71'de Fenerbahçe orta sahası tamamen değişti. Gustavo-Ozan-İrfan-Ferdi birlikte sahadalardı. Pelkas ve Valencia'nın da forvet tandaslı santrfor orijinli oyuncular olmadıklarını düşündüğümüzde, Bulut ev sahibinin dominant oyununu değiştirmek adına 4-6-0'a döndü. Ancak Erol hoca ne yaparsa yapsın bu baskıyı isteği yöne kıramadı. Pelkas'ın sakatlığıyla Samatta oyuna girince sarı lacivertliler bu sefer 4-5-1 sistemine evrildiler. Altay hiç konsantresini bozmadan oynamaya devam ederken, Jevtovic bir ofsayt golü ve müthiş bir şutla Fenerbahçe seyircisine ecel terleri döktürdü. Bu arada Samatta gol orucuna istikrarlı bir şekilde devam etti. Sonlara doğru İrfan Can’ın asistinde sağ çaprazla Samatta topun dibine girmek yerine Sehiç’in üzerine vurunca farkın üçe çıkmasını engelledi.

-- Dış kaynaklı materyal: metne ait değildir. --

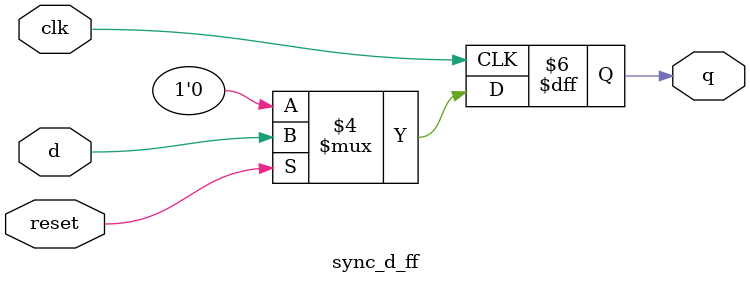
<source format=v>
module sync_d_ff (d, clk, reset, q);
    input d, clk, reset;
    output q;
    reg q;

    always @(posedge clk)
        if (~reset) begin
            q <= 1'b0;
        end else begin
            q <= d;
        end
endmodule
</source>
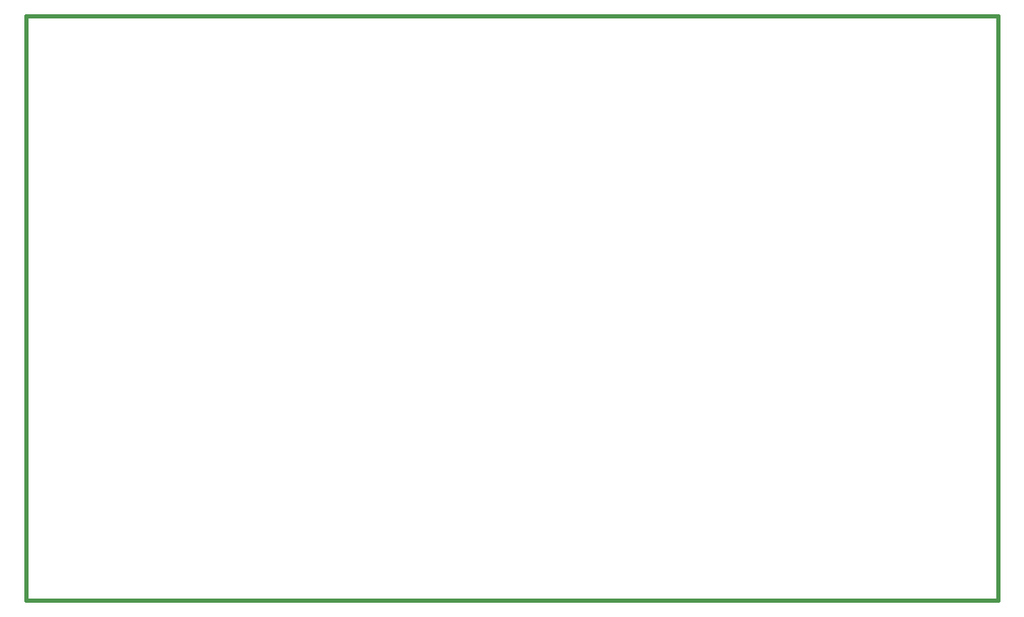
<source format=gm1>
%TF.GenerationSoftware,KiCad,Pcbnew,6.0.5-a6ca702e91~116~ubuntu20.04.1*%
%TF.CreationDate,2022-05-18T10:56:59+02:00*%
%TF.ProjectId,StationMeteo,53746174-696f-46e4-9d65-74656f2e6b69,rev?*%
%TF.SameCoordinates,PX21e9a40PY196f3b0*%
%TF.FileFunction,Profile,NP*%
%FSLAX46Y46*%
G04 Gerber Fmt 4.6, Leading zero omitted, Abs format (unit mm)*
G04 Created by KiCad (PCBNEW 6.0.5-a6ca702e91~116~ubuntu20.04.1) date 2022-05-18 10:56:59*
%MOMM*%
%LPD*%
G01*
G04 APERTURE LIST*
%TA.AperFunction,Profile*%
%ADD10C,0.400000*%
%TD*%
G04 APERTURE END LIST*
D10*
X0Y0D02*
X98000000Y0D01*
X98000000Y0D02*
X98000000Y-59000000D01*
X98000000Y-59000000D02*
X0Y-59000000D01*
X0Y-59000000D02*
X0Y0D01*
M02*

</source>
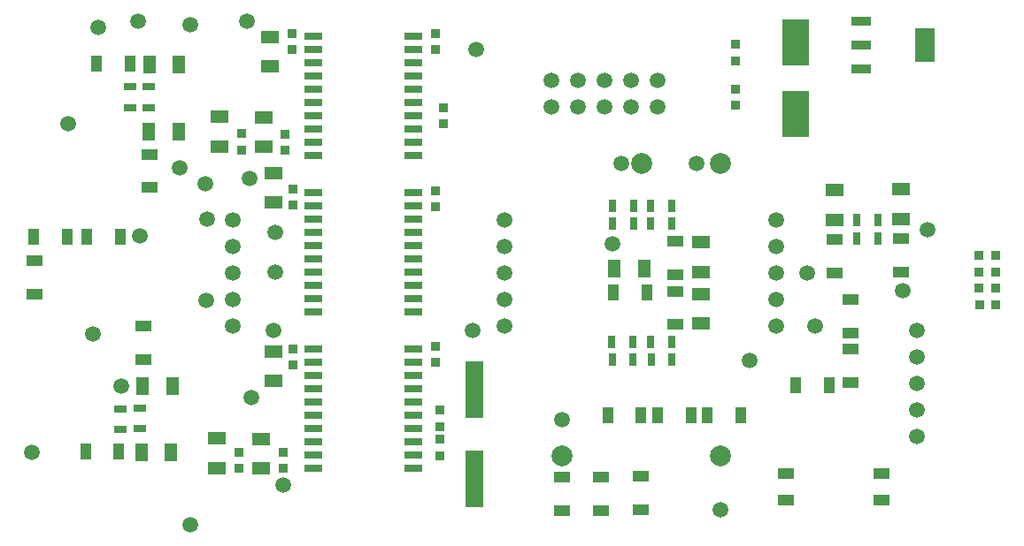
<source format=gbr>
%TF.GenerationSoftware,Altium Limited,Altium Designer,21.6.4 (81)*%
G04 Layer_Color=255*
%FSLAX43Y43*%
%MOMM*%
%TF.SameCoordinates,F87848A5-9C76-4C60-8026-6C1C3CCCB256*%
%TF.FilePolarity,Positive*%
%TF.FileFunction,Pads,Top*%
%TF.Part,Single*%
G01*
G75*
%TA.AperFunction,SMDPad,CuDef*%
%ADD10R,1.300X1.800*%
%ADD11R,1.000X1.600*%
%ADD12R,0.850X0.900*%
%ADD13R,1.600X1.000*%
%ADD14R,0.800X1.250*%
%ADD15R,2.500X4.450*%
%ADD16R,0.900X0.850*%
%ADD17R,1.900X0.950*%
%ADD18R,1.900X3.250*%
%ADD19R,1.800X1.300*%
%ADD20R,1.250X0.800*%
%ADD21R,1.800X0.800*%
%ADD22R,1.800X5.500*%
%TA.AperFunction,ComponentPad*%
%ADD28C,1.500*%
%ADD29C,2.000*%
D10*
X16738Y14663D02*
D03*
X13888D02*
D03*
X17413Y45534D02*
D03*
X14563D02*
D03*
X17341Y39021D02*
D03*
X14491D02*
D03*
X59068Y25944D02*
D03*
X61918D02*
D03*
X13786Y8287D02*
D03*
X16636D02*
D03*
D11*
X71145Y11860D02*
D03*
X67945D02*
D03*
X79603Y14732D02*
D03*
X76403D02*
D03*
X8597Y29005D02*
D03*
X11797D02*
D03*
X66406Y11860D02*
D03*
X63206D02*
D03*
X61603Y11871D02*
D03*
X58403D02*
D03*
X3519Y29005D02*
D03*
X6719D02*
D03*
X58938Y23658D02*
D03*
X62138D02*
D03*
X11648Y8433D02*
D03*
X8448D02*
D03*
X9490Y45575D02*
D03*
X12690D02*
D03*
D12*
X93951Y25625D02*
D03*
X95501D02*
D03*
X93944Y24036D02*
D03*
X95494D02*
D03*
X93967Y22454D02*
D03*
X95517D02*
D03*
X93951Y27203D02*
D03*
X95501D02*
D03*
D13*
X3574Y23465D02*
D03*
Y26665D02*
D03*
X84575Y6270D02*
D03*
X75425Y3730D02*
D03*
X84575D02*
D03*
X75425Y6270D02*
D03*
X61603Y2800D02*
D03*
Y6000D02*
D03*
X54045Y5918D02*
D03*
Y2718D02*
D03*
X57717Y5971D02*
D03*
Y2771D02*
D03*
X86470Y28811D02*
D03*
Y25611D02*
D03*
X13958Y20419D02*
D03*
Y17219D02*
D03*
X80095Y28702D02*
D03*
Y25502D02*
D03*
X14563Y36888D02*
D03*
Y33688D02*
D03*
X64902Y28559D02*
D03*
Y25359D02*
D03*
X64871Y20575D02*
D03*
Y23775D02*
D03*
X81596Y15021D02*
D03*
Y18221D02*
D03*
X81621Y19789D02*
D03*
Y22989D02*
D03*
D14*
X64507Y30259D02*
D03*
X62507D02*
D03*
X64549Y17181D02*
D03*
X62549D02*
D03*
X60826D02*
D03*
X58826D02*
D03*
X62498Y18908D02*
D03*
X64498D02*
D03*
X58790D02*
D03*
X60790D02*
D03*
X58884Y31954D02*
D03*
X60884D02*
D03*
X84223Y30581D02*
D03*
X82223D02*
D03*
X82261Y28812D02*
D03*
X84261D02*
D03*
X58884Y30216D02*
D03*
X60884D02*
D03*
X64498Y31954D02*
D03*
X62498D02*
D03*
D15*
X76378Y40790D02*
D03*
Y47590D02*
D03*
D16*
X70587Y47409D02*
D03*
Y45859D02*
D03*
X70663Y41592D02*
D03*
Y43142D02*
D03*
X42360Y10796D02*
D03*
Y12346D02*
D03*
X42697Y41370D02*
D03*
Y39820D02*
D03*
X27349Y6791D02*
D03*
Y8341D02*
D03*
X23133Y6801D02*
D03*
Y8351D02*
D03*
X41961Y16929D02*
D03*
Y18479D02*
D03*
X41891Y31864D02*
D03*
Y33414D02*
D03*
Y46903D02*
D03*
Y48453D02*
D03*
X27568Y38844D02*
D03*
Y37294D02*
D03*
X23377Y38869D02*
D03*
Y37319D02*
D03*
X28309Y33590D02*
D03*
Y32040D02*
D03*
X28194Y48453D02*
D03*
Y46903D02*
D03*
X28267Y18225D02*
D03*
Y16675D02*
D03*
X42360Y8026D02*
D03*
Y9576D02*
D03*
D17*
X82675Y49671D02*
D03*
Y47371D02*
D03*
Y45071D02*
D03*
D18*
X88775Y47371D02*
D03*
D19*
X25241Y9620D02*
D03*
Y6770D02*
D03*
X86470Y30709D02*
D03*
Y33559D02*
D03*
X25477Y40449D02*
D03*
Y37599D02*
D03*
X20999Y6796D02*
D03*
Y9646D02*
D03*
X21269Y40472D02*
D03*
Y37622D02*
D03*
X26416Y35113D02*
D03*
Y32263D02*
D03*
X26122Y48153D02*
D03*
Y45303D02*
D03*
X26399Y18011D02*
D03*
Y15161D02*
D03*
X80095Y30582D02*
D03*
Y33432D02*
D03*
X67341Y28462D02*
D03*
Y25612D02*
D03*
X67309Y20649D02*
D03*
Y23499D02*
D03*
D20*
X13646Y12574D02*
D03*
Y10574D02*
D03*
X11791Y10488D02*
D03*
Y12488D02*
D03*
X12741Y41374D02*
D03*
Y43374D02*
D03*
X14493D02*
D03*
Y41374D02*
D03*
D21*
X39800Y18215D02*
D03*
Y16945D02*
D03*
Y15675D02*
D03*
Y14405D02*
D03*
Y11865D02*
D03*
Y13135D02*
D03*
Y8055D02*
D03*
Y6785D02*
D03*
Y9325D02*
D03*
Y10595D02*
D03*
X30200Y18215D02*
D03*
Y16945D02*
D03*
Y15675D02*
D03*
Y14405D02*
D03*
Y11865D02*
D03*
Y13135D02*
D03*
Y8055D02*
D03*
Y6785D02*
D03*
Y9325D02*
D03*
Y10595D02*
D03*
X39800Y48215D02*
D03*
Y46945D02*
D03*
Y45675D02*
D03*
Y44405D02*
D03*
Y41865D02*
D03*
Y43135D02*
D03*
Y38055D02*
D03*
Y36785D02*
D03*
Y39325D02*
D03*
Y40595D02*
D03*
X30200Y48215D02*
D03*
Y46945D02*
D03*
Y45675D02*
D03*
Y44405D02*
D03*
Y41865D02*
D03*
Y43135D02*
D03*
Y38055D02*
D03*
Y36785D02*
D03*
Y39325D02*
D03*
Y40595D02*
D03*
Y25595D02*
D03*
Y24325D02*
D03*
Y21785D02*
D03*
Y23055D02*
D03*
Y28135D02*
D03*
Y26865D02*
D03*
Y29405D02*
D03*
Y30675D02*
D03*
Y31945D02*
D03*
Y33215D02*
D03*
X39800Y25595D02*
D03*
Y24325D02*
D03*
Y21785D02*
D03*
Y23055D02*
D03*
Y28135D02*
D03*
Y26865D02*
D03*
Y29405D02*
D03*
Y30675D02*
D03*
Y31945D02*
D03*
Y33215D02*
D03*
D22*
X45644Y14321D02*
D03*
X45644Y5821D02*
D03*
D28*
X88000Y20000D02*
D03*
Y17460D02*
D03*
Y14920D02*
D03*
Y12380D02*
D03*
Y9840D02*
D03*
X53000Y44000D02*
D03*
X55540D02*
D03*
X58080D02*
D03*
X60620D02*
D03*
X63160D02*
D03*
X53000Y41460D02*
D03*
X55540D02*
D03*
X58080D02*
D03*
X60620D02*
D03*
X63160D02*
D03*
X22500Y20420D02*
D03*
Y22960D02*
D03*
Y25500D02*
D03*
Y28040D02*
D03*
Y30580D02*
D03*
X48500Y20420D02*
D03*
Y22960D02*
D03*
Y25500D02*
D03*
Y28040D02*
D03*
Y30580D02*
D03*
X74500Y20420D02*
D03*
Y22960D02*
D03*
Y25500D02*
D03*
Y28040D02*
D03*
Y30580D02*
D03*
X13665Y29108D02*
D03*
X17457Y35595D02*
D03*
X20045Y30714D02*
D03*
X86657Y23851D02*
D03*
X77470Y25552D02*
D03*
X9119Y19710D02*
D03*
X20015Y22860D02*
D03*
X54045Y11465D02*
D03*
X59673Y35983D02*
D03*
X13503Y49608D02*
D03*
X6756Y39822D02*
D03*
X9703Y49078D02*
D03*
X18466Y49327D02*
D03*
X24130Y34544D02*
D03*
X19916Y34064D02*
D03*
X88986Y29632D02*
D03*
X71984Y17094D02*
D03*
X58858Y28298D02*
D03*
X26604Y25595D02*
D03*
X26441Y19990D02*
D03*
X45466D02*
D03*
X26619Y29405D02*
D03*
X23890Y49682D02*
D03*
X69210Y2821D02*
D03*
X3353Y8331D02*
D03*
X24302Y13558D02*
D03*
X18440Y1346D02*
D03*
X11862Y14667D02*
D03*
X27349Y5162D02*
D03*
X78220Y20447D02*
D03*
X66903Y36000D02*
D03*
X45796Y46952D02*
D03*
D29*
X61610Y36000D02*
D03*
X69210D02*
D03*
X54010Y8000D02*
D03*
X69210D02*
D03*
%TF.MD5,e1fd1ebe5c553493408710c714639dec*%
M02*

</source>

Gecenin Notu: İhtiyar delikanlılar, Gökhan ve Sosa, iyi mücadele ettiler. Gökhan’a, Sosa’ya göre fazladan bir kaç artı puan yazmak gerekli. İlk perdede ofansda, kikinci perde de defansda yaşına göre çok iyi işler yaptı. Osayi rüzgarın oğlu misali bir esip bir gürledi ik golünü atarken, Attila da hem attığı gol hem de girdiği kademelerle “buz adam” rolüyle serin kanlı oynadı her maçta oynadığı gibi. Fenerbahçe’nin ilk devredeki futbolu son maçın son saniyesine kadar şampiyonluğu kovalar. Fakat ikinci yarıdaki oyunsa sarı lacivertlilere hiç ummadıkları anda lige havlu attırabilir.